The following specs has been used by our clients for the to coat the silicon surface with an epi-layer.

6" PRIME Grade FZ N/Ph <1-0-0> >5,000 Ohm-cm 425±15 um SSP TTV<10 BOW <30 WARP <30

The silicon wafers we purchase from you are used as substrates for epitaxial coating of silicon from our silicon gases (i.e. silane, disilane, and dichlorosilane). These epi coatings are deposited onto the wafers, then analyzed via Fourier Transform Photoluminescence spectrometry for acceptors and donors. Acceptors and donors are Group III and V elements phosphorus, boron, arsenic, aluminum, and in rare cases gallium, which give the silicon (normally an insulator) its semiconducting properties. As we test for the above elements, we need the substrate wafers to be largely free of them. The FTPL analyses are done down to the single-digit ppta level, so ultrahigh purity throughout this analysis is of the utmost importance. This is because the ultra-thin epitaxial layers (i.e. <100 microns) allow the substrate to be somewhat "visible" through the epitaxial coating. Hence, doped wafers will distort the analysis/measurement, and make the epitaxy (which we use to quantify these dopants in our silicon gases) appear to be more contaminated that it actually is. The FTPL measurement is what we use to certify the acceptor and donor levels to our customers, on our COAs for our products.

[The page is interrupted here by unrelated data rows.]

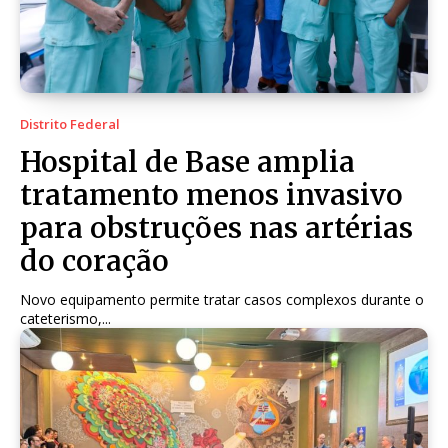
Distrito Federal
Hospital de Base amplia
tratamento menos invasivo
para obstruções nas artérias
do coração
Novo equipamento permite tratar casos complexos durante o
cateterismo,...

Having bismuth or indium doped wafers would be a huge plus for us, as the major feature in our FTPL spectra is the large silicon two-phonon band. If the substrate were doped with bismuth or indium, it would make the two-phonon band appear smaller to the spectrometer, effectively removing the large two-phonon band from the substrate spectrum, while not interfering with the spectrum of the epitaxial layer. However, we have so far been unable to find any such doped wafers. Even gallium-doped wafers would possibly be valuable in this regard, although the gallium peak is much closer to the no-phonon bands of phosphorus arsenic and aluminum that we use to quantify these analytes.